16 March 1917 – Daylight

Early this morning, the second daylight raid of the year by an aeroplane took place. Once again only a single aeroplane was involved. The type is unknown, although at the time offical British sources claimed that it was the Handley Page 0/100, captured on 1 January 1917,  flown by a German crew. This was not substantiated at the time, and indeed seems very unlikely given that the bombs dropped were small 5kg ones.

The target was shipping in The Downs off the east Kent coast but a thick layer of cloud hindered the crew’s navigation. At around 5.30am the aircraft broke through clouds at a height of about 1,300 feet. The crew then discovered they were over land and approaching Westgate on the north Kent coast.
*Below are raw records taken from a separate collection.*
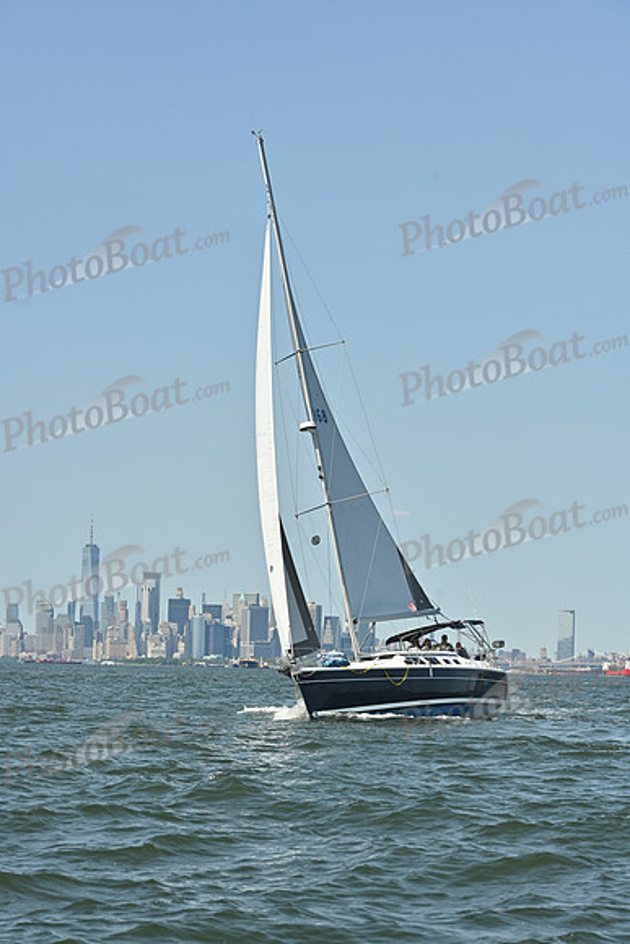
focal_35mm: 98
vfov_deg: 20.8
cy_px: 472
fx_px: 2571
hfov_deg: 14.0
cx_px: 315
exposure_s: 1/1250
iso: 320
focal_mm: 98
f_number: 9
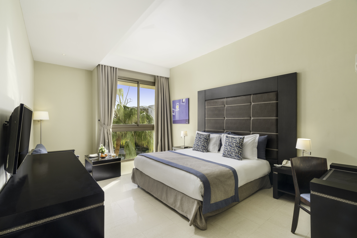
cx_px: 178
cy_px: 119
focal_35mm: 16
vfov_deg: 73.7
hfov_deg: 96.8
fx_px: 159
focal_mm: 16
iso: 400
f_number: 11
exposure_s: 1/125
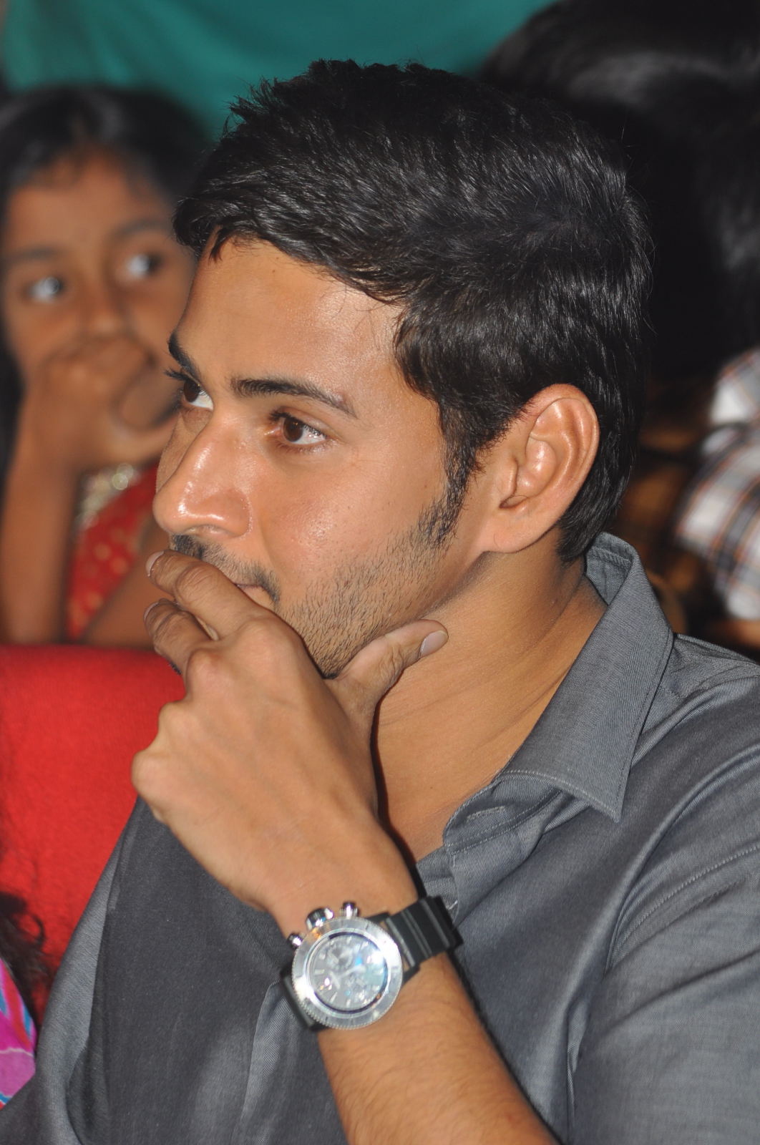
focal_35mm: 300
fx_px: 9528
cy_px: 572
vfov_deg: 6.9
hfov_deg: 4.6
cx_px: 380
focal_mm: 200
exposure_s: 1/100
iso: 320
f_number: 7.1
Flying north, the crew dropped two bombs on fields at Dent-du-Lion Farm, between Garlinge and Westgate, followed by a third that fell at Mutrix Farm. The RNAS had established a station at Westgate on land owned by Mutrix Farm and the next bomb landed about 150 yards to the east of the airfield. The aircraft now turned west, and the next bomb landed west of Mutrix Farm, on land between the road and railway line, with another striking the railway embankment. Damage was limited to broken windows.

The aircraft now turned south and rapidly dropped 10 bombs which all fell within 100 yards of each other in a field about 700 yards south-east of Westgate Station, casuing no damage. 
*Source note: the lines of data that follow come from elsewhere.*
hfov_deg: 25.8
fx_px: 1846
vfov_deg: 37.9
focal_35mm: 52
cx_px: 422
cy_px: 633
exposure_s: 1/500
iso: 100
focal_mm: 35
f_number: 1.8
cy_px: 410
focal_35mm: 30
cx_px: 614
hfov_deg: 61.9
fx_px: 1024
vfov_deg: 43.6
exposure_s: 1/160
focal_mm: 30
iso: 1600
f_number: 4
Turning north-west the aircraft’s next bomb landed on a lawn at Streete Court, a boys boarding school, followed by one on a greenhouse at a large house about 250 yards north of St. Saviour’s Church. The last bomb on land struck the ground about 20 yards from a bandstand and shelter on the sea front, shattering more glass, with the final two bombs falling in the sea within 300 yards of the shoreline.

The RNAS sent up three aircraft between 5.35 and 5.45am but the low cloud prevented them seeing anything.

The RFC also sent up three aircraft just before 6.00am, from Rochford (37 Squadron), Dover (50 Squadron) and Bekesbourne (50 Squadron), but they suffered the same problems with the low cloud and the raider escaped unharmed.